Do these statements agree with the forum thread about a German Shepherd in Lorain County below? Answer yes or no for each, quoting the words that decide it. (a) The shepherd is one year old. (b) The posting says she would do best in a home with young children. (c) The last reply says she has already been adopted.

- [Extract provided]:
=====
# Lorain County, OH, 1 year old female



## RunShepherdRun (Oct 5, 2009)

Posted on SITUATIONS REQUIRING IMMEDIATE ATTENTION - KY_CENTRAL yesterday. Looks like an owner surrender?
*
*Lorain County, OH: Gorgeous German Shepherd in Need of Rescue ************************************************************************************








*POSTED 9/15**

* * For more information, contact Sharon Hamrick at [email protected]*








* One year old GSD, extremely intelligent as her breed determines and would do best in a home with shepherd experience and no young children. She will undoubtedly make a wonderful and loyal pet in a forever home.*


----------



## staxi2 (Oct 18, 2007)

There are actually afew GS in urgent need on that link,so sad.


----------



## BlackPuppy (Mar 29, 2007)

She's very pretty.


----------



## staxi2 (Oct 18, 2007)

Any word ?


----------



## Xira (Aug 14, 2007)

RunSarahRun said:


> Posted on SITUATIONS REQUIRING IMMEDIATE ATTENTION - KY_CENTRAL yesterday. Looks like an owner surrender?
> 
> Lorain County, OH: Gorgeous German Shepherd in Need of Rescue ************************************************************************************
> 
> ...


 >>>>>>>>>>>>>>>>>>>>>>>>>>>>>>>>>>>>>>>>>>>>>>>>>>>>>>>>>>
*I am confused with this LINK?? the title says LORAIN, OHIO and the link is to dogs in KY. ??? this is not the right link for this girl.*


----------



## RunShepherdRun (Oct 5, 2009)

Sometimes there are dogs from nearby OH or MO posted on KY Central. I agree, it can be confusing since it's a KY list. I hope the contact information that was posted is correct. I haven't seen her reposted, no update as to her status.


----------



## notthereyet0 (Nov 3, 2010)

We are checking her out this Saturday. She is still available.


----------
=====
- [Record excerpts]:
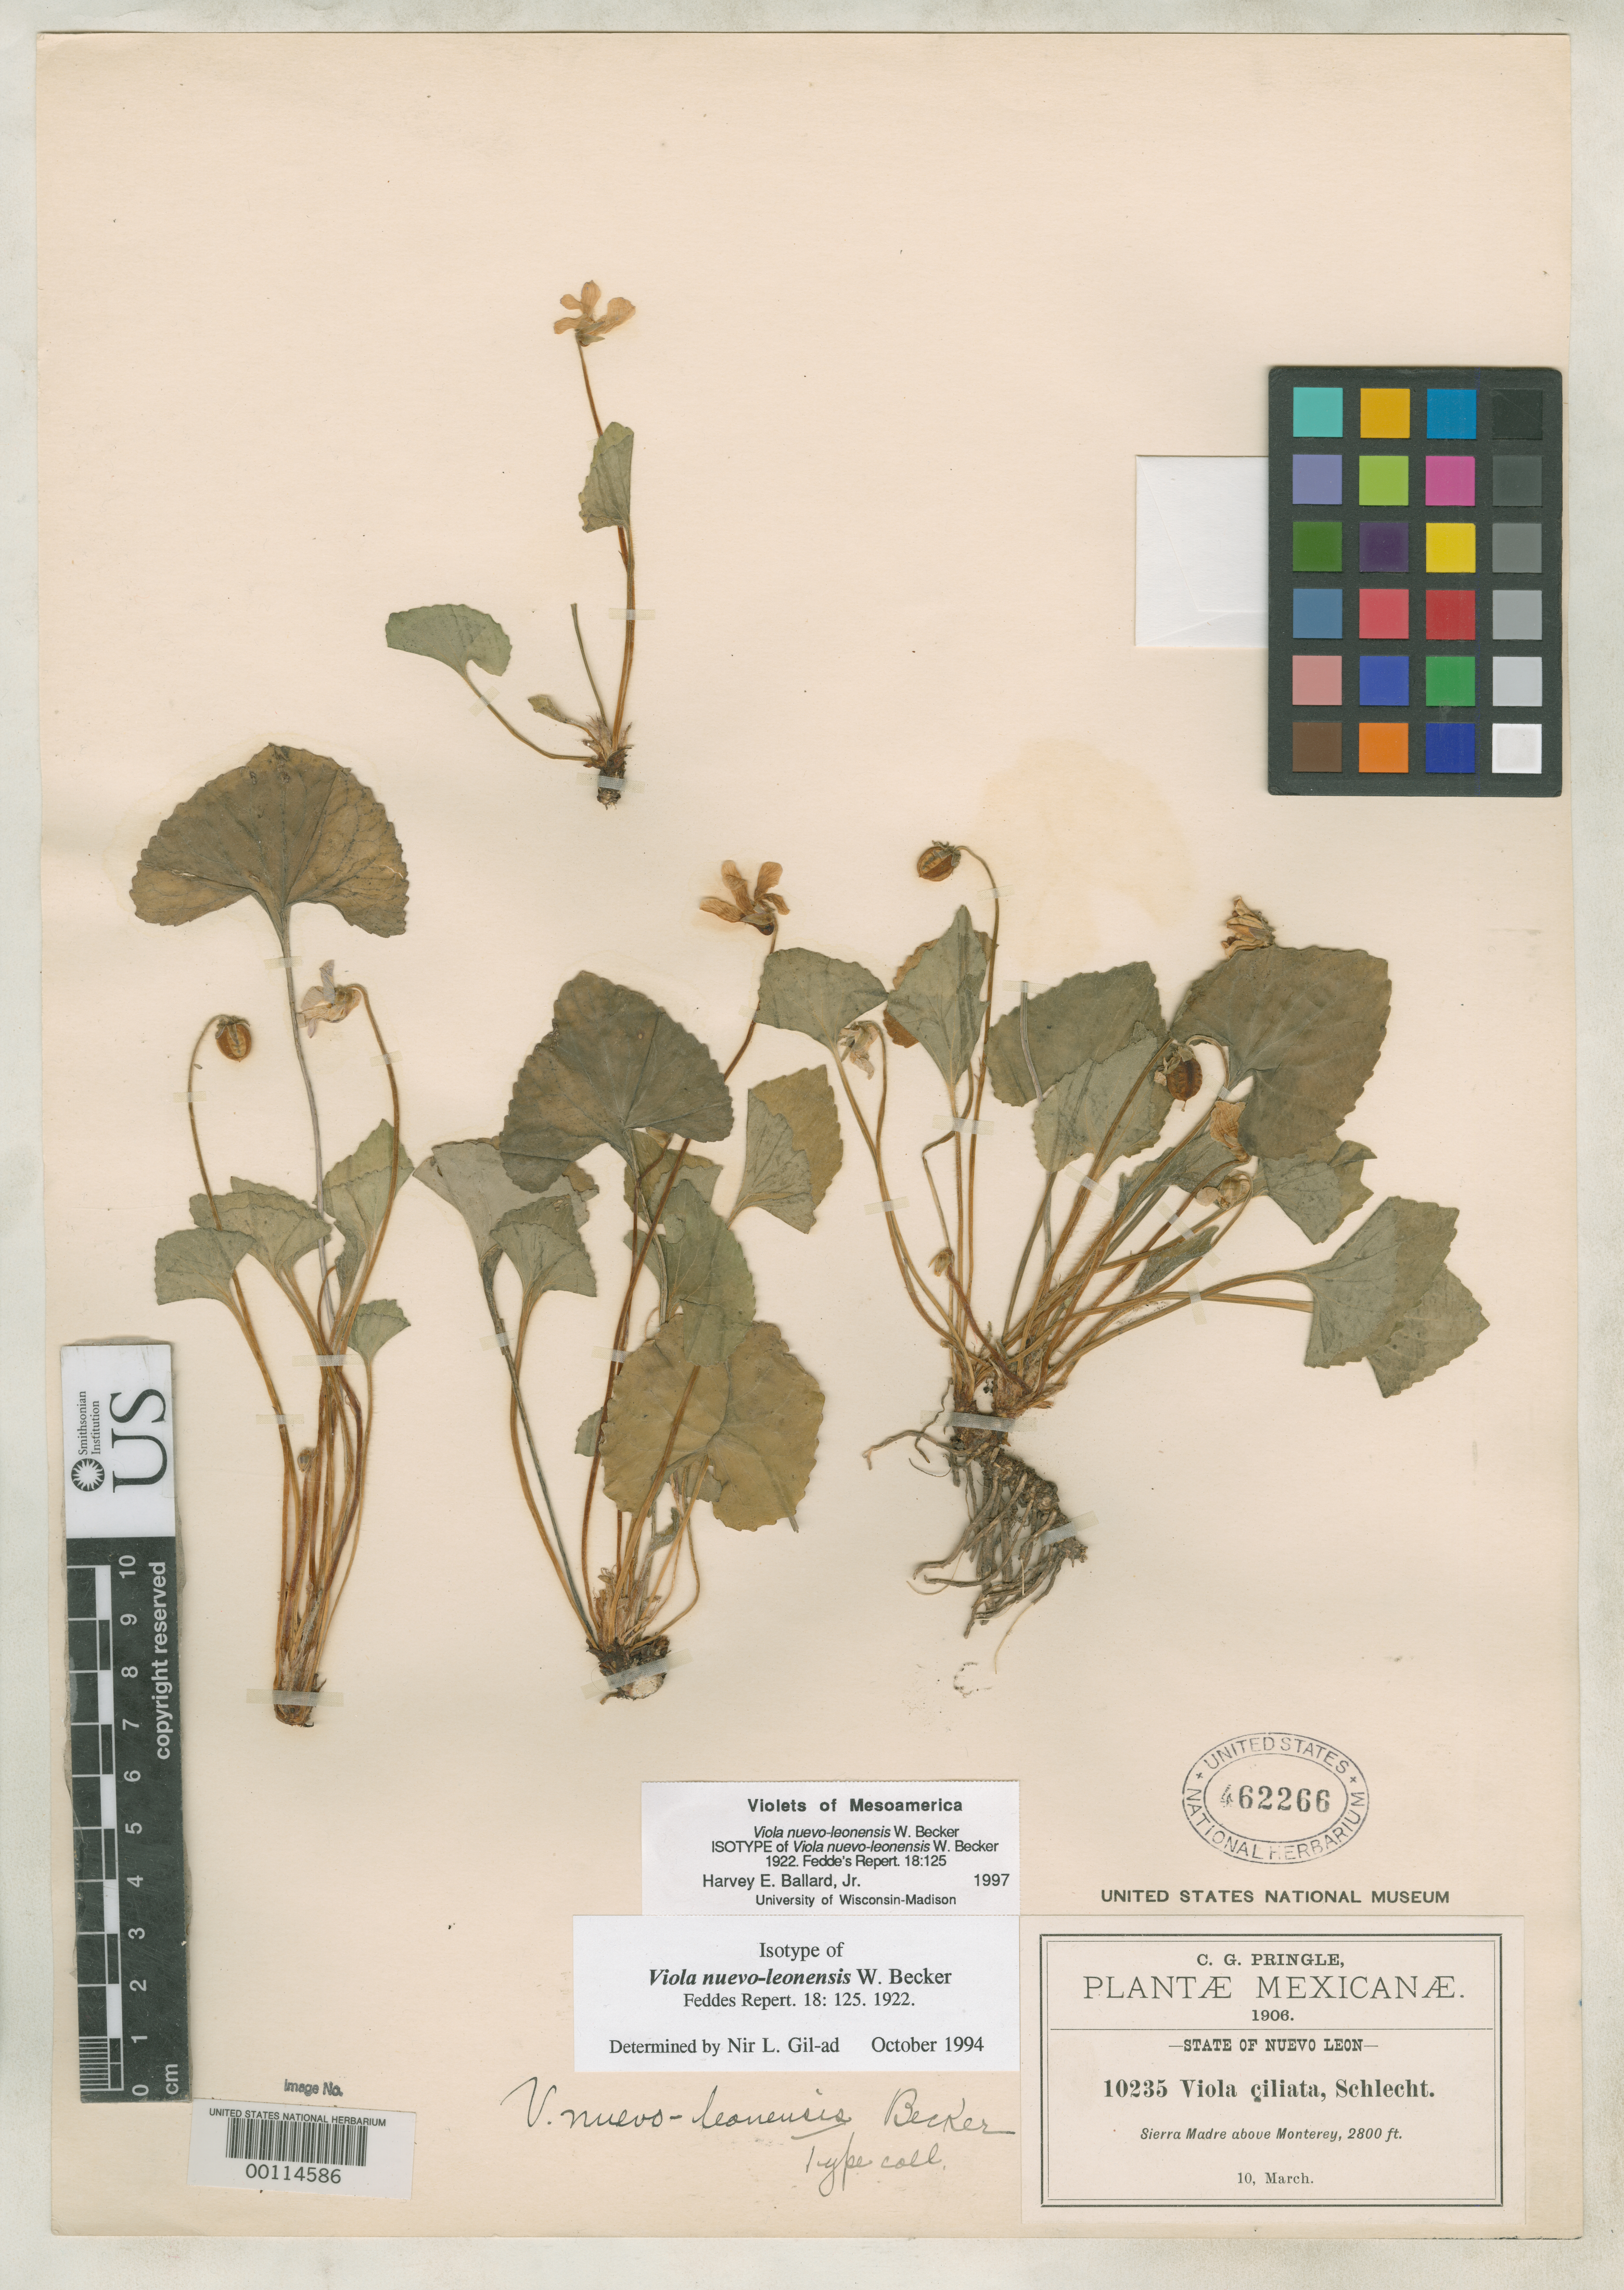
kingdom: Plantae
=====
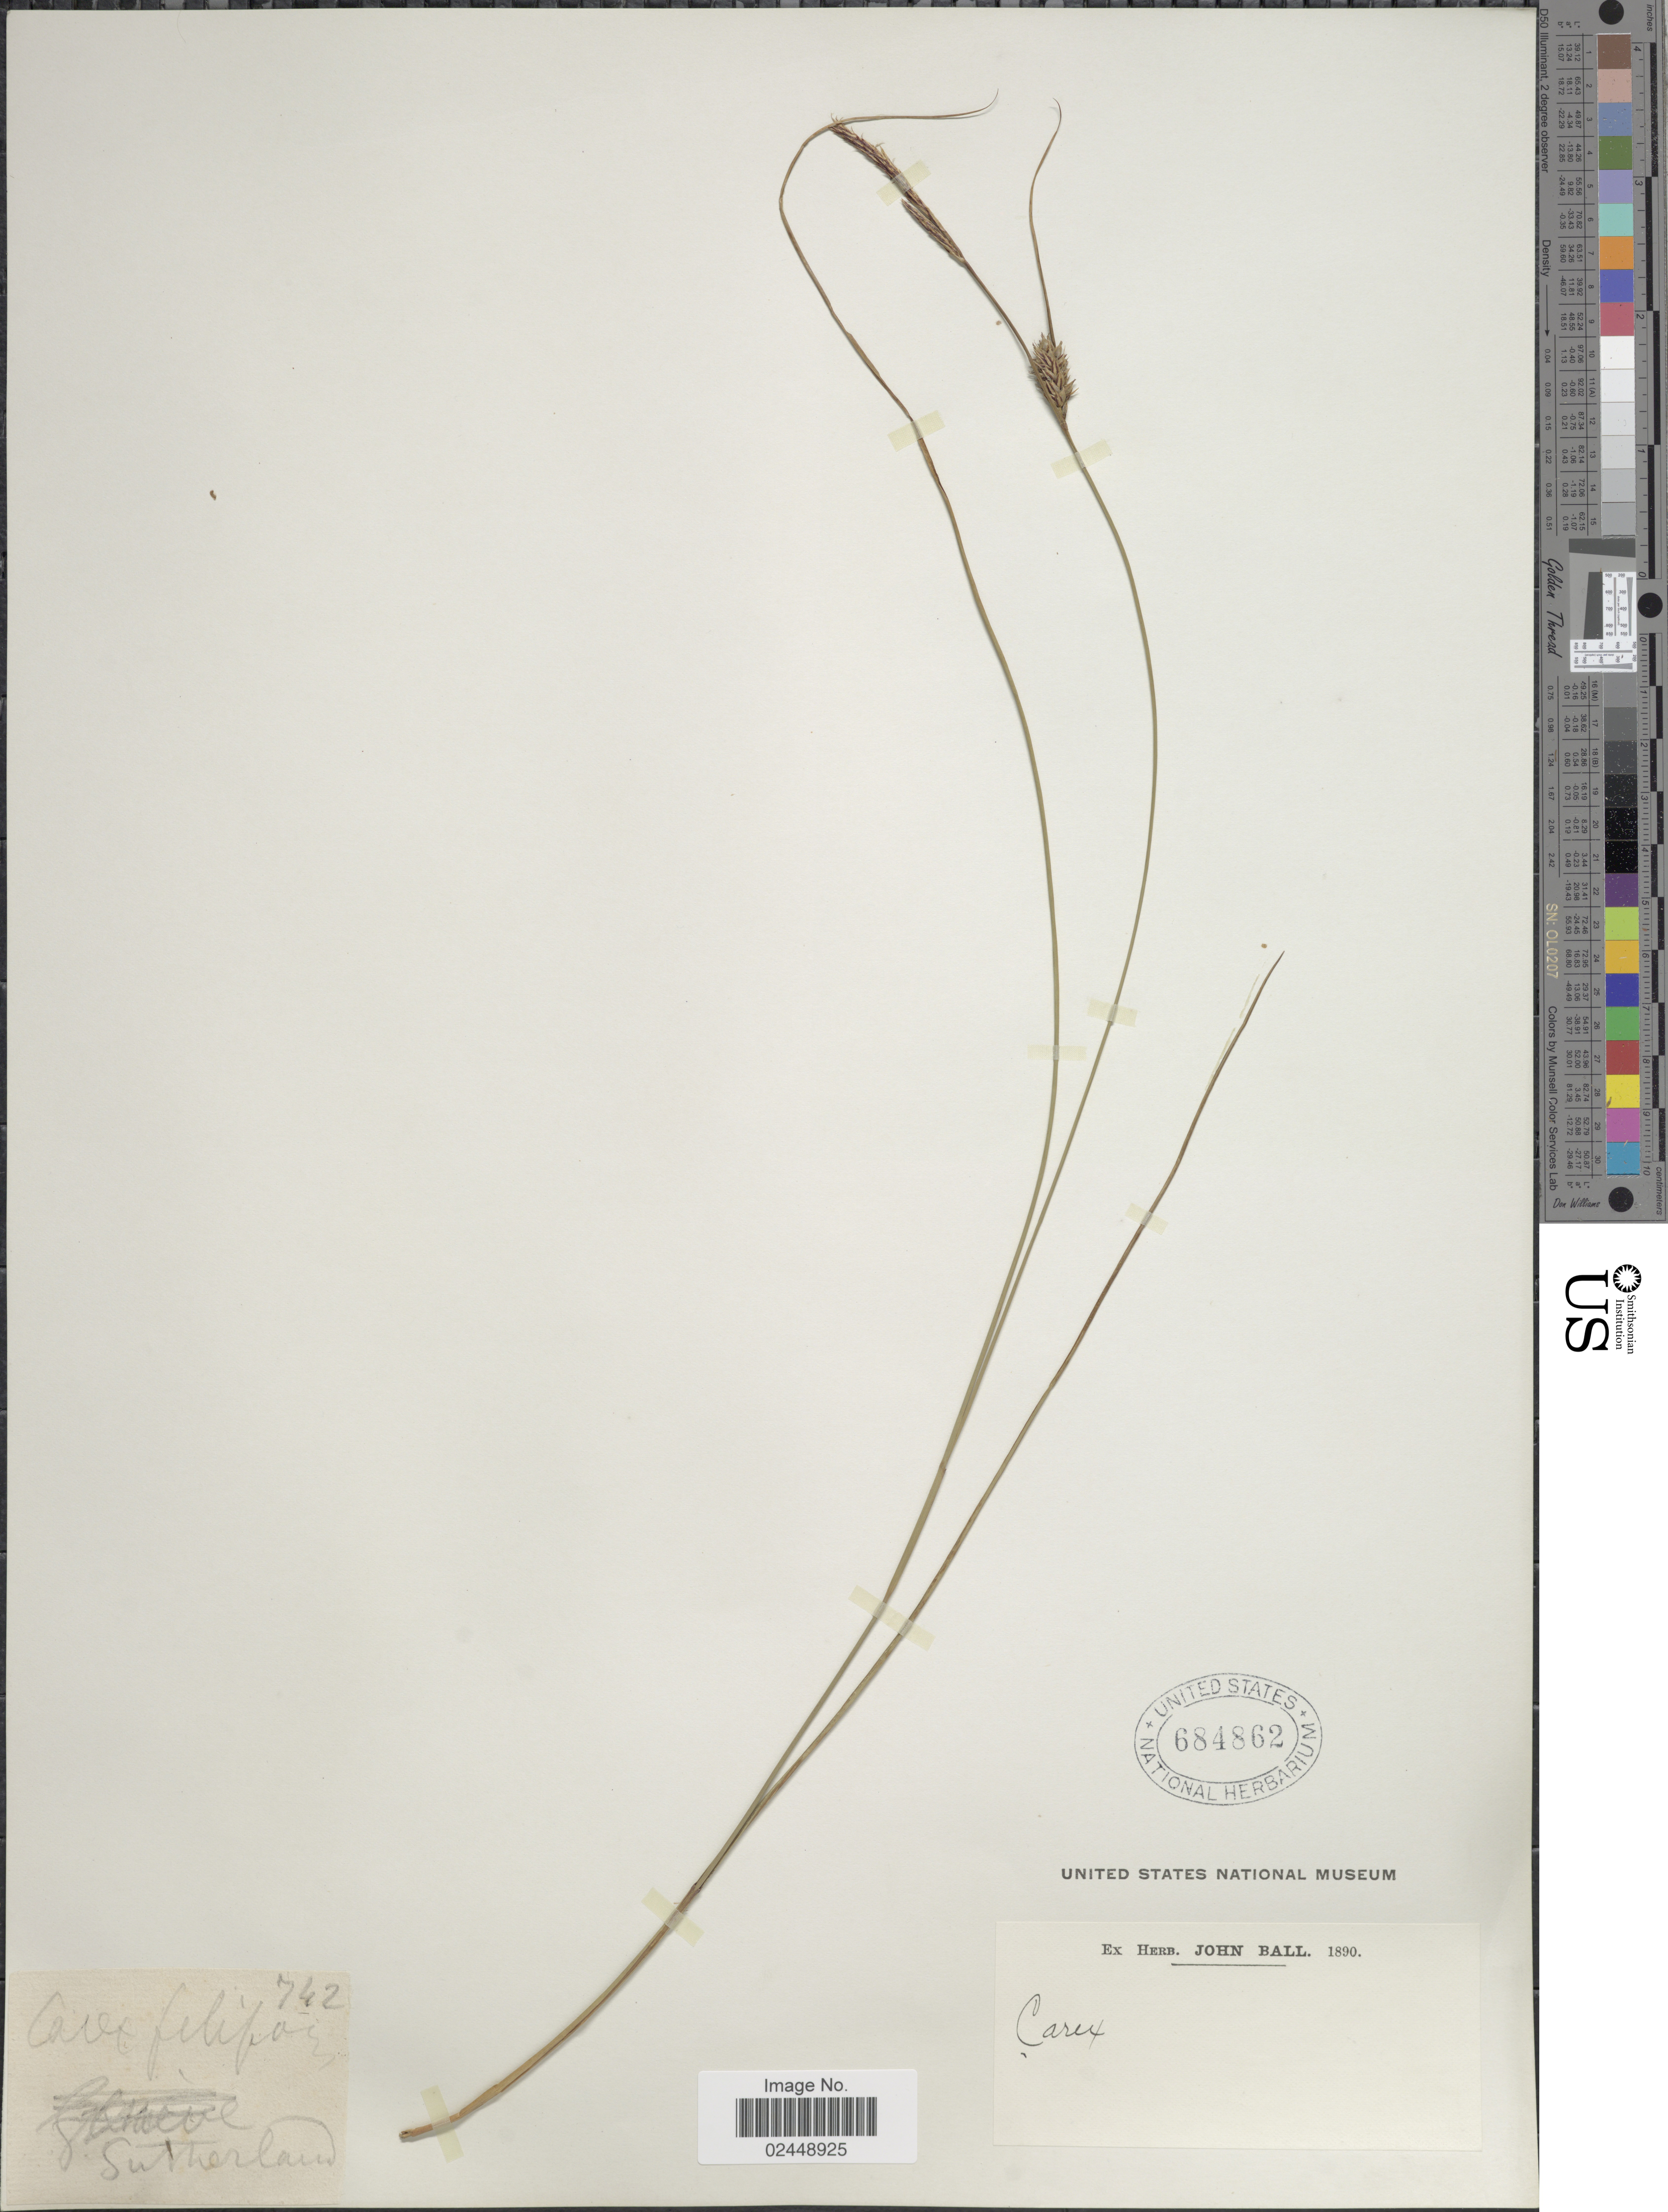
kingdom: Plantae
=====
- [Correct answer]:
(a) Yes: "One year old GSD"
(b) No: "would do best in a home with shepherd experience and no young children"
(c) No: "She is still available."